As the Brexit process grinds on, attention elsewhere in Europe is turning to the political dynamics of the EU without one of its most reliably free-market member states.

For many years, the UK, both because of its economic heft and the often under-appreciated skills of its civil servants, has led an informal economic bloc pushing for liberalisation in the single market and external trade. Some members, usually including the Nordic nations, have frequently relied on the UK to persuade other states.

A new counterweight to economic mercantilism is sorely needed. EU member states have, regrettably, been moving in a more protectionist direction in recent years. They have, for example, rewritten their laws on antidumping and antisubsidy duties, giving themselves more leeway to impose emergency blocks on imports.
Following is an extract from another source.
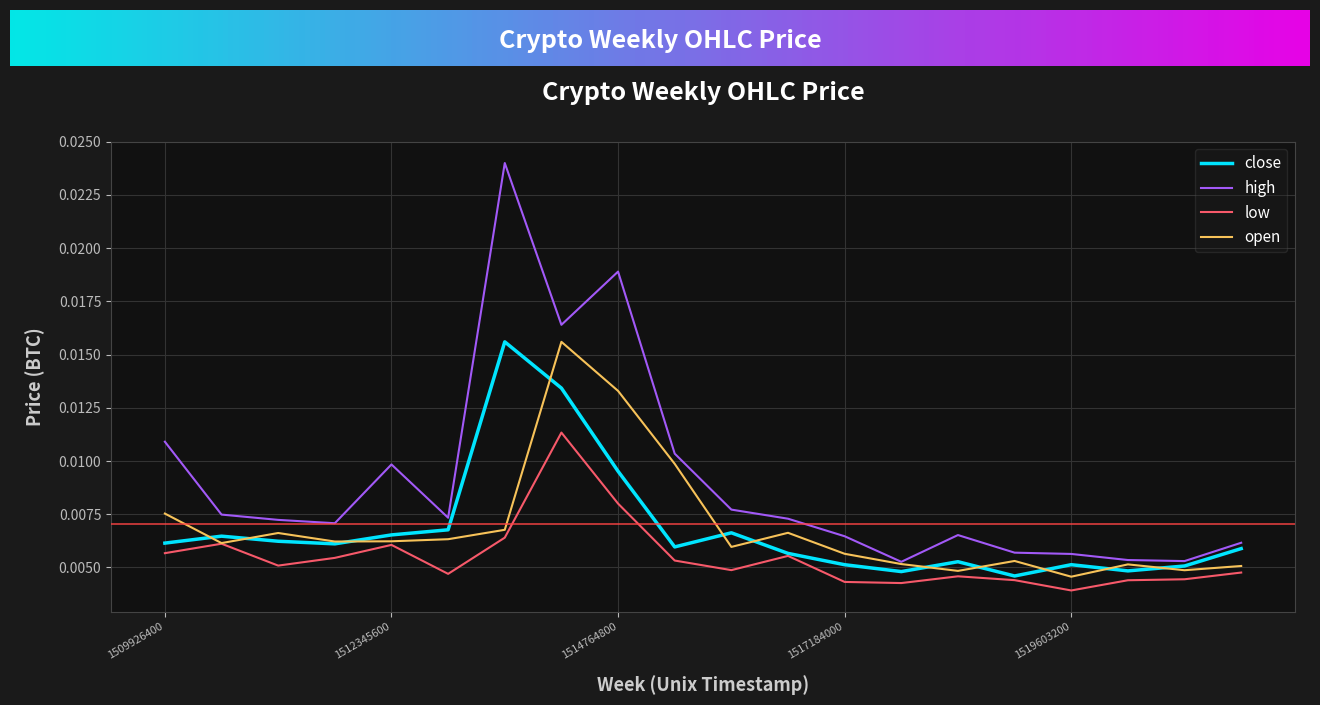

True or false: low has more than 0 points higher than both neighbors.

True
Germany, traditionally the swing voter in the EU, has shifted more towards the protectionist end of the spectrum, dominated by France and Italy. In theory, the accession of Emmanuel Macron as France’s president, with his talk of freeing up markets to boost growth, should shift the centre of gravity back towards the liberal side.

In practice, Mr Macron’s commitments to liberalisation tend to stop at the French frontier. In order to buy some political space for his changes to labour law, Mr Macron has taken restrictive positions on cross-border issues including migration, foreign direct investment and signing trade deals that will endanger France’s perennially vocal farmers.